Document passage:
Waldo Wong plans to open at least 40 stretching centers in Guangzhou in two years. [Photo by Zheng Erqi/chinadaily.com.cn]
Waldo Wong said he made the right decision when he opened a physical fitness stretching center in Guangzhou, Guangdong province, more than eight years ago.
Wong said the center, which mainly provides sports rehabilitation and stretching services for local residents, is doing brisk business in the southern metropolis.
Wong, who was born in Hong Kong in 1984, said the emerging sports rehabilitation and stretching service sector actually has great potential in the Chinese mainland, where people have started to pay attention to their health and the number of people with subpar health is increasing.
Wong said his stretching center is the first of its kind in Guangdong, and he has opened five branches in prime locations, employing more than 20 physical therapists and staff members.
"A center can now receive more than 40 people a day," he said.
Wong said he plans to open at least 40 stretching centers in Guangzhou in two years to meet growing demand. He expects to employ more than 200 people within two years. He added that he will consider opening similar stretching centers in other cities in the mainland in coming years after he has met the needs of the market in Guangzhou.
Waldo Wong helps a client stretch. [Photo by Zheng Erqi/chinadaily.com.cn]
With expansion in mind, Wong said he is now cooperating with local universities, sports departments and hospitals to help train more physical therapists.
More than 40 percent of his current customers are local residents who do office work, he said.
Wong noted that the Guangzhou government and related departments have introduced a series of preferential policies to encourage and attract young people from Hong Kong and Macao to start a business or be employed in the city in recent years. He now rents an apartment owned by the government at 30 percent of the market price and an office at 50 percent of the market price.
The cost to start a business in Guangzhou is lower than in Hong Kong, he said.
Meanwhile, special forums and lectures have been organized to promote and interpret national and local policies, laws and regulations to help youth from Hong Kong and Macao start businesses. Efforts include visits to museums to see relics that will help them better understand the culture and history of their motherland, he said.

Recorded data

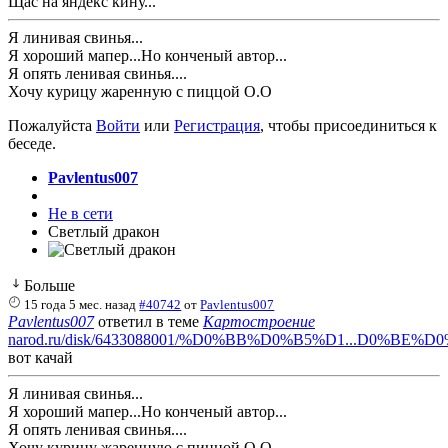
Щас на яндекс кину...
Я линивая свинья...
Я хороший мапер...Но конченый автор...
Я опять ленивая свинья....
Хочу курицу жаренную с пиццой О.О
Пожалуйста
Войти
или
Регистрация
, чтобы присоединиться к
беседе.
Pavlentus007
Не в сети
Светлый дракон
Больше
15 года 5 мес. назад
#40742
от
Pavlentus007
Pavlentus007
ответил в теме
Картостроение
narod.ru/disk/6433088001/%D0%BB%D0%B5%D1...D0%BE%D0%B
вот качай
Я линивая свинья...
Я хороший мапер...Но конченый автор...
Я опять ленивая свинья....
Хочу курицу жаренную с пиццой О.О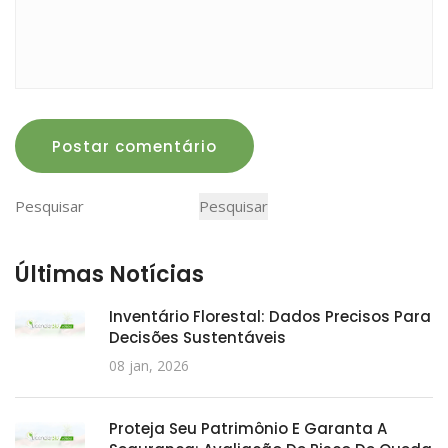
Postar comentário
Pesquisar
Pesquisar
Últimas Notícias
Inventário Florestal: Dados Precisos Para
Decisões Sustentáveis
08 jan, 2026
Proteja Seu Patrimônio E Garanta A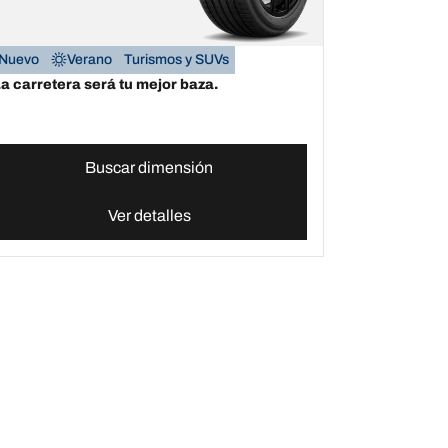
Nuevo
Verano
Turismos y SUVs
a carretera será tu mejor baza.
Buscar dimensión
Ver detalles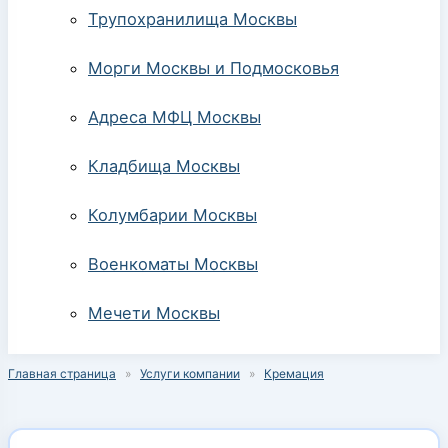
Трупохранилища Москвы
Морги Москвы и Подмосковья
Адреса МФЦ Москвы
Кладбища Москвы
Колумбарии Москвы
Военкоматы Москвы
Мечети Москвы
Главная страница
»
Услуги компании
»
Кремация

Brief 1: According to the article about Waldo Wong's stretching centers, which groups is Wong working with to train more physical therapists? List them all.
Brief 2:
Answer these from the article about Waldo Wong's stretching centers:
(a) In what year was Wong born?
(b) How many branches has Wong opened?
(c) At what share of the market price does Wong rent his office?
Brief 3: Copy the part of the article about Waldo Wong's stretching centers starting with "The cost to" and going on through "motherland, he said.", replacing "lectures" with "talks".

Worked solution 1: Local universities, sports departments and hospitals.

Worked solution 2:
(a) 1984
(b) Five
(c) 50 percent

Worked solution 3:
The cost to start a business in Guangzhou is lower than in Hong Kong, he said.
Meanwhile, special forums and talks have been organized to promote and interpret national and local policies, laws and regulations to help youth from Hong Kong and Macao start businesses. Efforts include visits to museums to see relics that will help them better understand the culture and history of their motherland, he said.